Mark 1:14-20

Commentary Excerpt by Tom Boomershine

After Jesus' temptation and testing in the wilderness, he inaugurates his mission. This is the story about that inauguration. It begins with a brief summary of Jesus' proclamation of the kingdom of God. This takes place after John was arrested, so the implication is that John was Jesus' mentor and that the baptism of Jesus by John was a transformative experience in Jesus' life. The note about John's arrest is also a little harbinger of what is to follow for Jesus. The allusion that begins

Jesus' proclamation is an allusion of what is at stake. This is the beginning of a life-and-death battle with the powers of evil.Jesus' proclamation is of a new age, a new time in history. The spirit of this story is the fulfillment of hope for a new government in the world, a new kingdom that will transform the balance of power in the world. Jesus’ proclamation is the fulfillment of six hundred years of waiting by the people of Israel. This new government is imminent, near at hand. The response that he invites from people is to turn their heads around. That's what "repent" means. It means to literally turn your head in a different direction so that all things can be seen and experienced in a new way. The spirit of this proclamation is an invitation to see with new eyes.

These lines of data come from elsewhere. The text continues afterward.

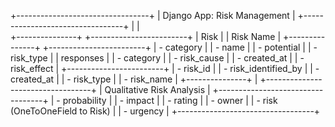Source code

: +---------------------------------+
|   Django App: Risk Management   |
+---------------------------------+
         |           |      
  +---------------+  +------------------------+
  | Risk          |  | Risk Name              |
  +---------------+  +------------------------+
  | - category    |  | - name                 |
  | - potential   |  | - risk_type            |
  |   responses   |  | - category             |
  | - risk_cause  |  | - created_at           |
  | - risk_effect |  +------------------------+
  | - risk_id     |
  | - risk_identified_by |
  | - created_at  |
  | - risk_type   |
  | - risk_name   |
  +---------------+
         |
  +----------------------------------+
  | Qualitative Risk Analysis        |
  +----------------------------------+
  | - probability                   |
  | - impact                        |
  | - rating                        |
  | - owner                         |
  | - risk (OneToOneField to Risk)  |
  | - urgency                       |
  +----------------------------------+
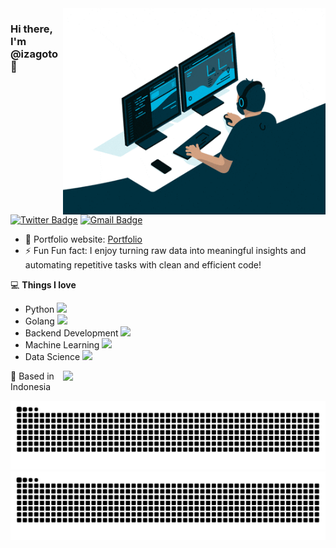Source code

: <img align="right" src="https://github.com/izagoto/izagoto/blob/main/dev.gif" alt="Coder GIF" width="420" height="330">


### Hi there, I'm @izagoto 👋

[![Twitter Badge](https://img.shields.io/badge/-@IdIgoto-1DA1F2?style=flat-square&logo=twitter&logoColor=white&link=https://x.com/IdIgoto)](https://x.com/IdIgoto)
[![Gmail Badge](https://img.shields.io/badge/-id.igoto12@gmail.com-c14438?style=flat-square&logo=Gmail&logoColor=white&link=mailto:id.igoto12@gmail.com)](mailto:id.igoto12@gmail.com)

- 🎯 Portfolio website: [Portfolio](https://izagoto.github.io/)
- ⚡ Fun Fun fact: I enjoy turning raw data into meaningful insights and automating repetitive tasks with clean and efficient code!

💻 **Things I love**
- Python <img src="https://media.giphy.com/media/WUlplcMpOCEmTGBtBW/giphy.gif" width="30"> 
- Golang <img src="https://media4.giphy.com/media/v1.Y2lkPTc5MGI3NjExaGcydjN6aGZlMDR3eWV6YnN0ZWFoNW9weWR0YWRtdzVrOXJ2aGtlcCZlcD12MV9pbnRlcm5hbF9naWZfYnlfaWQmY3Q9Zw/GJb22mIqoT01hGjG2C/giphy.gif" width="30">
- Backend Development <img src="https://media1.giphy.com/media/v1.Y2lkPTc5MGI3NjExMm1oNnNyMndldDNyOGs3NXY0NWYyNzZqYzJmaXBuOGwxbDN3bm5hdyZlcD12MV9pbnRlcm5hbF9naWZfYnlfaWQmY3Q9Zw/2IudUHdI075HL02Pkk/giphy.gif" width="30">
- Machine Learning <img src="https://media1.giphy.com/media/v1.Y2lkPTc5MGI3NjExdGYybnp1azA1Z2tzMGhiamM5dzBlNXU2czF6MHRvaHpxN3N6NHA1aiZlcD12MV9pbnRlcm5hbF9naWZfYnlfaWQmY3Q9Zw/KDyxouSEfhOs9i4oru/giphy.gif" width="30">
- Data Science <img src="https://media2.giphy.com/media/v1.Y2lkPTc5MGI3NjExbmQ2cGVjZWVnNmt5bXZvOWkwNHhudnU3bXFibG9wdGowejdwdjBpMCZlcD12MV9pbnRlcm5hbF9naWZfYnlfaWQmY3Q9Zw/zMukICnMEZmSf8zvXd/giphy.gif" width="30">


<a href="https://github.com/anuraghazra/github-readme-stats" title="Go to Source">
      <img align="right" width=420 height="auto" src="https://github-readme-stats.vercel.app/api?username=izagoto&show_icons=true&theme=dark&border_color=61dafb&hide_border=true&include_all_commits=true" />
</a>



📍 Based in Indonesia 

![github contribution grid snake animation](https://raw.githubusercontent.com/izagoto/izagoto/output/github-contribution-grid-snake.svg#gh-light-mode-only)
![github contribution grid snake animation](https://raw.githubusercontent.com/izagoto/izagoto/output/github-contribution-grid-snake-dark.svg#gh-dark-mode-only)


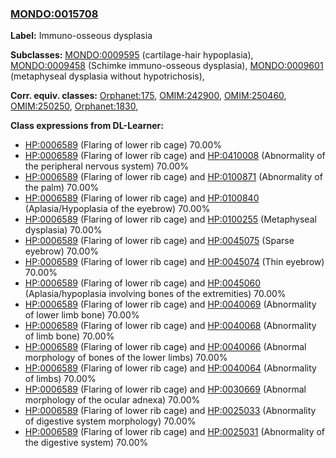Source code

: 
### [MONDO:0015708](http://purl.obolibrary.org/obo/MONDO_0015708)
**Label:** Immuno-osseous dysplasia

**Subclasses:** [MONDO:0009595](http://purl.obolibrary.org/obo/MONDO_0009595) (cartilage-hair hypoplasia), [MONDO:0009458](http://purl.obolibrary.org/obo/MONDO_0009458) (Schimke immuno-osseous dysplasia), [MONDO:0009601](http://purl.obolibrary.org/obo/MONDO_0009601) (metaphyseal dysplasia without hypotrichosis), 

**Corr. equiv. classes:** [Orphanet:175](http://www.orpha.net/ORDO/Orphanet_175), [OMIM:242900](http://purl.obolibrary.org/obo/OMIM_242900), [OMIM:250460](http://purl.obolibrary.org/obo/OMIM_250460), [OMIM:250250](http://purl.obolibrary.org/obo/OMIM_250250), [Orphanet:1830](http://www.orpha.net/ORDO/Orphanet_1830), 

**Class expressions from DL-Learner:**

- [HP:0006589](http://purl.obolibrary.org/obo/HP_0006589) (Flaring of lower rib cage) 70.00%
- [HP:0006589](http://purl.obolibrary.org/obo/HP_0006589) (Flaring of lower rib cage) and [HP:0410008](http://purl.obolibrary.org/obo/HP_0410008) (Abnormality of the peripheral nervous system) 70.00%
- [HP:0006589](http://purl.obolibrary.org/obo/HP_0006589) (Flaring of lower rib cage) and [HP:0100871](http://purl.obolibrary.org/obo/HP_0100871) (Abnormality of the palm) 70.00%
- [HP:0006589](http://purl.obolibrary.org/obo/HP_0006589) (Flaring of lower rib cage) and [HP:0100840](http://purl.obolibrary.org/obo/HP_0100840) (Aplasia/Hypoplasia of the eyebrow) 70.00%
- [HP:0006589](http://purl.obolibrary.org/obo/HP_0006589) (Flaring of lower rib cage) and [HP:0100255](http://purl.obolibrary.org/obo/HP_0100255) (Metaphyseal dysplasia) 70.00%
- [HP:0006589](http://purl.obolibrary.org/obo/HP_0006589) (Flaring of lower rib cage) and [HP:0045075](http://purl.obolibrary.org/obo/HP_0045075) (Sparse eyebrow) 70.00%
- [HP:0006589](http://purl.obolibrary.org/obo/HP_0006589) (Flaring of lower rib cage) and [HP:0045074](http://purl.obolibrary.org/obo/HP_0045074) (Thin eyebrow) 70.00%
- [HP:0006589](http://purl.obolibrary.org/obo/HP_0006589) (Flaring of lower rib cage) and [HP:0045060](http://purl.obolibrary.org/obo/HP_0045060) (Aplasia/hypoplasia involving bones of the extremities) 70.00%
- [HP:0006589](http://purl.obolibrary.org/obo/HP_0006589) (Flaring of lower rib cage) and [HP:0040069](http://purl.obolibrary.org/obo/HP_0040069) (Abnormality of lower limb bone) 70.00%
- [HP:0006589](http://purl.obolibrary.org/obo/HP_0006589) (Flaring of lower rib cage) and [HP:0040068](http://purl.obolibrary.org/obo/HP_0040068) (Abnormality of limb bone) 70.00%
- [HP:0006589](http://purl.obolibrary.org/obo/HP_0006589) (Flaring of lower rib cage) and [HP:0040066](http://purl.obolibrary.org/obo/HP_0040066) (Abnormal morphology of bones of the lower limbs) 70.00%
- [HP:0006589](http://purl.obolibrary.org/obo/HP_0006589) (Flaring of lower rib cage) and [HP:0040064](http://purl.obolibrary.org/obo/HP_0040064) (Abnormality of limbs) 70.00%
- [HP:0006589](http://purl.obolibrary.org/obo/HP_0006589) (Flaring of lower rib cage) and [HP:0030669](http://purl.obolibrary.org/obo/HP_0030669) (Abnormal morphology of the ocular adnexa) 70.00%
- [HP:0006589](http://purl.obolibrary.org/obo/HP_0006589) (Flaring of lower rib cage) and [HP:0025033](http://purl.obolibrary.org/obo/HP_0025033) (Abnormality of digestive system morphology) 70.00%
- [HP:0006589](http://purl.obolibrary.org/obo/HP_0006589) (Flaring of lower rib cage) and [HP:0025031](http://purl.obolibrary.org/obo/HP_0025031) (Abnormality of the digestive system) 70.00%


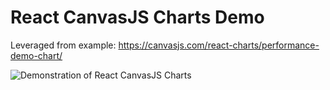 # React CanvasJS Charts Demo
Leveraged from example: https://canvasjs.com/react-charts/performance-demo-chart/

![Demonstration of React CanvasJS Charts](https://github.com/BrettFX/react-canvasjs-charts-demo/blob/master/demo/react-canvasjs-demo.gif?raw=true)
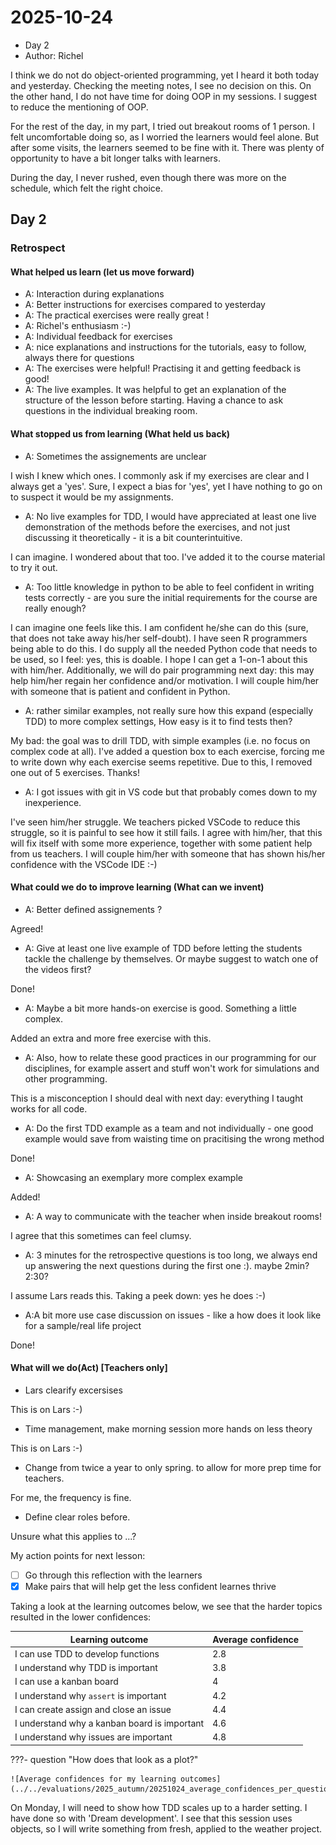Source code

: # 2025-10-24

- Day 2
- Author: Richel

I think we do not do object-oriented programming, yet I heard
it both today and yesterday. Checking the meeting notes, I see no decision
on this. On the other hand, I do not have time for doing OOP in my
sessions. I suggest to reduce the mentioning of OOP.

For the rest of the day, in my part, I tried out breakout rooms of
1 person. I felt uncomfortable doing so, as I worried the learners would
feel alone. But after some visits, the learners seemed to be fine with
it. There was plenty of opportunity to have a bit longer talks with learners.

During the day, I never rushed, even though there was more on the schedule,
which felt the right choice.


## Day 2

### Retrospect

#### What helped us learn (let us move forward)

- A: Interaction during explanations
- A: Better instructions for exercises compared to yesterday
- A: The practical exercises were really great !
- A: Richel's enthusiasm :-)
- A: Individual feedback for exercises
- A: nice explanations and instructions for the tutorials, easy to follow, always there for questions
- A: The exercises were helpful! Practising it and getting feedback is good!
- A: The live examples. It was helpful to get an explanation of the structure
  of the lesson before starting.
  Having a chance to ask questions in the individual breaking room.

#### What stopped us from learning (What held us back)

- A: Sometimes the assignements are unclear

I wish I knew which ones. I commonly ask if my exercises are clear
and I always get a 'yes'. Sure, I expect a bias for 'yes', yet
I have nothing to go on to suspect it would be my assignments.

- A: No live examples for TDD, I would have appreciated
  at least one live demonstration of the methods before the exercises,
  and not just discussing it theoretically - it is a bit counterintuitive.

I can imagine. I wondered about that too. I've added it to the course material
to try it out.

- A: Too little knowledge in python to be able to feel confident in writing
  tests correctly - are you sure the initial requirements for the course
  are really enough?

I can imagine one feels like this. I am confident he/she can do
this (sure, that does not take away his/her self-doubt).
I have seen R programmers being able to do this.
I do supply all the needed Python code that needs to be used,
so I feel: yes, this is doable.
I hope I can get a 1-on-1 about this with him/her. Additionally,
we will do
pair programming next day: this may help him/her regain her confidence and/or
motivation. I will couple him/her with someone that is patient and
confident in Python.

- A: rather similar examples, not really sure how this expand (especially TDD)
  to more complex settings, How easy is it to find tests then?

My bad: the goal was to drill TDD, with simple examples (i.e. no focus
on complex code at all). I've added a question box to each exercise,
forcing me to write down why each exercise seems repetitive. Due
to this, I removed one out of 5 exercises. Thanks!

- A: I got issues with git in VS code
  but that probably comes down to my inexperience.

I've seen him/her struggle. We teachers picked VSCode to reduce this struggle,
so it is painful to see how it still fails. I agree with him/her,
that this will fix itself with some more experience,
together with some patient help
from us teachers. I will couple him/her with someone that has shown
his/her confidence with the VSCode IDE :-)

#### What could we do to improve learning (What can we invent)

- A: Better defined assignements ?

Agreed!

- A: Give at least one live example of TDD before letting the students
  tackle the challenge by themselves.
  Or maybe suggest to watch one of the videos first?

Done!

- A: Maybe a bit more hands-on exercise is good. Something a little complex.

Added an extra and more free exercise with this.

- A: Also, how to relate these good practices in our programming for
  our disciplines, for example assert and stuff won't work
  for simulations and other programming.

This is a misconception I should deal with next day: everything I
taught works for all code.

- A: Do the first TDD example as a team and not individually - one good
  example would save from waisting time on pracitising the wrong method

Done!

- A: Showcasing an exemplary more complex example

Added!

- A: A way to communicate with the teacher when inside breakout rooms!

I agree that this sometimes can feel clumsy.

- A: 3 minutes for the retrospective questions is too long,
  we always end up answering the next questions during the first one :).
  maybe 2min? 2:30?

I assume Lars reads this. Taking a peek down: yes he does :-)

- A:A bit more use case discussion on issues - like a how does it look like
  for a sample/real life project

Done!

#### What will we do(Act) [Teachers only]

- Lars clearify excersises

This is on Lars :-)

- Time management, make morning session more hands on less theory

This is on Lars :-)

- Change from twice a year to only spring. to allow for more prep time for teachers.

For me, the frequency is fine.

- Define clear roles before.

Unsure what this applies to ...?

My action points for next lesson:

- [ ] Go through this reflection with the learners
- [x] Make pairs that will help get the less confident learnes thrive

Taking a look at the learning outcomes below,
we see that the harder topics resulted in the lower confidences:

Learning outcome                            |Average confidence
--------------------------------------------|------------------
I can use TDD to develop functions          |2.8
I understand why TDD is important           |3.8
I can use a kanban board                    |4
I understand why `assert` is important      |4.2
I can create assign and close an issue      |4.4
I understand why a kanban board is important|4.6
I understand why issues are important       |4.8

???- question "How does that look as a plot?"

    ![Average confidences for my learning outcomes](../../evaluations/2025_autumn/20251024_average_confidences_per_question_richel.png)

On Monday, I will need to show how TDD scales up to a harder setting.
I have done so with 'Dream development'. I see that this session
uses objects, so I will write something from fresh, applied to
the weather project.

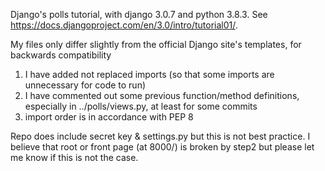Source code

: Django's polls tutorial, with django 3.0.7 and python 3.8.3.
See https://docs.djangoproject.com/en/3.0/intro/tutorial01/.

My files only differ slightly from the official Django site's templates, for backwards compatibility
1) I have added not replaced imports (so that some imports are unnecessary for code to run)
2) I have commented out some previous function/method definitions, especially in ../polls/views.py, at least for some commits
3) import order is in accordance with PEP 8

Repo does include secret key & settings.py but this is not best practice.
I believe that root or front page (at 8000/) is broken by step2 but please let me know if this is not the case.

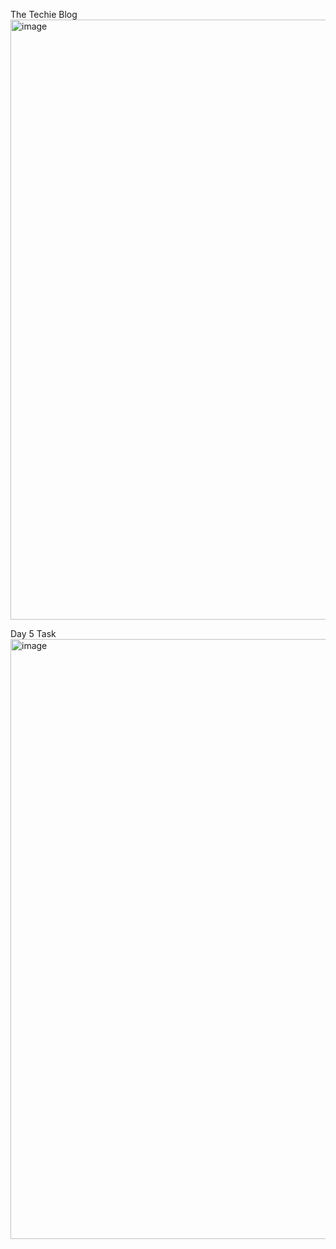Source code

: The Techie Blog
<img width="960" alt="image" src="https://github.com/RanjithaIyyanar/ReactJSTraining/assets/87688314/86fb4cec-65bb-4d4c-b562-ac5a2554b660">

Day 5 Task
<img width="960" alt="image" src="https://github.com/RanjithaIyyanar/ReactJSTraining/assets/87688314/aa80aa5c-2953-48bb-b77c-b4c6bc8fcc12">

Jesus’ words are also a verbal thread that connects with the story of John's baptism. John came proclaiming a baptism of repentance for the forgiveness of sins. Because of its context, this turning around is also related to the forgiveness of sins. It is turning away from the sins of the past so that people can begin a new life. At the core of this repentance is belief and confidence in this new age and the good news. Jesus invites his listeners, that is those who are hearing Mark’s story, to believe in the good news, the euangelion with which the Gospel begins. The gospel is good news about Jesus. It is also the good news of Jesus, that is, the good news that Jesus proclaims. Jesus’ gospel of God is the announcement of a new balance of power. Whether this means a new government and a free and independent Jewish state or a new balance of power in the spiritual universe is ambiguous at this point in the story. But the immediate reference is to the power of forgiveness, healing, and reconciliation that Jesus recognizes and sets loose in the world.